Heartland Financial USA, Inc. (NASDAQ: HTLF)
today announced the planned retirement of Mr. Melvin E. Miller, who serves as Executive Vice President and Chief Investment Officer. Miller joined Heartland and its Dubuque Bank and Trust subsidiary in 1984 as a part-time investment officer. Prior to joining Dubuque Bank and Trust, Mr. Miller served as professor and Chairman of the Accounting and Business Department at Loras College in Dubuque.
Mr.
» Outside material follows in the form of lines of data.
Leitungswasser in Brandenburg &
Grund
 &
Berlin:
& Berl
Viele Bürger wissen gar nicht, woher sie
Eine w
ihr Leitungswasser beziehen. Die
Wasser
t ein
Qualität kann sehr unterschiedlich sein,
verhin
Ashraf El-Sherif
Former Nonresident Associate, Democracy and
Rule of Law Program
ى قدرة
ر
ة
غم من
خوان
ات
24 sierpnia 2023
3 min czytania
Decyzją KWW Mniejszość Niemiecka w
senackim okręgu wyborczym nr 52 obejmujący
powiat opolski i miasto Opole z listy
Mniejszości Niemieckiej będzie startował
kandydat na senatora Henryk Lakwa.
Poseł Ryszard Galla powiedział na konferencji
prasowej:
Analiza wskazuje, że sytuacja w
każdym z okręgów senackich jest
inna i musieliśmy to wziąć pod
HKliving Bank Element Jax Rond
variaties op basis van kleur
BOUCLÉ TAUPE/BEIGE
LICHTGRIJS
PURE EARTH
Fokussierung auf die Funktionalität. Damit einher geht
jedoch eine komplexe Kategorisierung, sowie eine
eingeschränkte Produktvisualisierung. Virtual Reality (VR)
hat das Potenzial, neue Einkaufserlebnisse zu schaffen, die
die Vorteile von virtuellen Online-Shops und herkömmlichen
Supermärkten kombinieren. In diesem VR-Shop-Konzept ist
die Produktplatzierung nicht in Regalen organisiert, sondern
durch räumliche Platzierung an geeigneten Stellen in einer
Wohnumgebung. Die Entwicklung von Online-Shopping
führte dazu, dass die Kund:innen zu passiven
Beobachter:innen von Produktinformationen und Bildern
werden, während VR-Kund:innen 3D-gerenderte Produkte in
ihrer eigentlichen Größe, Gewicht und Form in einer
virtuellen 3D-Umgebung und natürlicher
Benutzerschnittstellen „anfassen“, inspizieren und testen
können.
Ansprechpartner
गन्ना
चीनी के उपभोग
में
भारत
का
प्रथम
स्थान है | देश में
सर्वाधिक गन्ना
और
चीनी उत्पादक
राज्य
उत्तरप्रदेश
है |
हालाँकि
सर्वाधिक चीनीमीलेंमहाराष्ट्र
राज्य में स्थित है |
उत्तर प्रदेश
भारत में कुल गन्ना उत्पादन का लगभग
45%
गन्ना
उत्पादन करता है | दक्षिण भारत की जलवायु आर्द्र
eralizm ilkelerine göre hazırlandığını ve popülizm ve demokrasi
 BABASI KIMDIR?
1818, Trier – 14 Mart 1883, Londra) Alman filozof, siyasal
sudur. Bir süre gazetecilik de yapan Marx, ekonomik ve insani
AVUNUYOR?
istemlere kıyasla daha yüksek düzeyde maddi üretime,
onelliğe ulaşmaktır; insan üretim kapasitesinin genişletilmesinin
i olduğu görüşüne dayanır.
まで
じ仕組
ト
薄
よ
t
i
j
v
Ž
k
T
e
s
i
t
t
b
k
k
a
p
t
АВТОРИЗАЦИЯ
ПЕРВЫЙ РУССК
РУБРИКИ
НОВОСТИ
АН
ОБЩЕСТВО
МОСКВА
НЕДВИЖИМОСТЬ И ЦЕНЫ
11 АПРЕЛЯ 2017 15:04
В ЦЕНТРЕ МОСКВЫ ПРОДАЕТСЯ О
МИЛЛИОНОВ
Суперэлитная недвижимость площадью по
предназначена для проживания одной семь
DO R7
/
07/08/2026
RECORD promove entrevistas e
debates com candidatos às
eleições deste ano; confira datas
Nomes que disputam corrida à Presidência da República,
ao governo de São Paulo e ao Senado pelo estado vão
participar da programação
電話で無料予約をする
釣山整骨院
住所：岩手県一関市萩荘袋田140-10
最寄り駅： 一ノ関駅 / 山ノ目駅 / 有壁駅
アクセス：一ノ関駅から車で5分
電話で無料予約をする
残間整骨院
Miller’s retirement will be effective August 1, 2012. The company will evaluate both internal and external candidates for his replacement.
As an advocate for Social Responsibility Investing (SRI), Miller spearheaded development of an SRI investment policy for the bank’s Wealth Management Group, which became one of the first in the country to adopt such a policy. Until 2008, he served in the dual roles of overseeing the investment management function for the Wealth Management Group while heading the investment department at Heartland.
“Twenty eight years ago, Mel came to us with a deep knowledge and love of equity investing,” said Lynn B. Fuller, Chairman, President and CEO of Heartland. “He picked up the business of banking very well and mentored excellent talent behind him. Along the way, he provided strategic and thoughtful insight as a member of our Senior Management and Strategic Council teams. Moreover, Mel is well-liked as an individual and admired for his asset/liability management skills and business sense.”
During his time at DB&T and Heartland, Miller earned his designation as a Chartered Financial Analyst (CFA). He also initiated numerous enhancements to the company’s investment management systems and earned a reputation as a keen investment strategist. His success in understanding economic implications has fostered an exceptional reputation at the national level.
“On behalf of the Board of Directors, shareholders and employees, we wish Mel and his wife, Marie, the very best in retirement,” Fuller said. “Mel’s experience and knowledge of investments, the economy and asset liability management will certainly be missed.”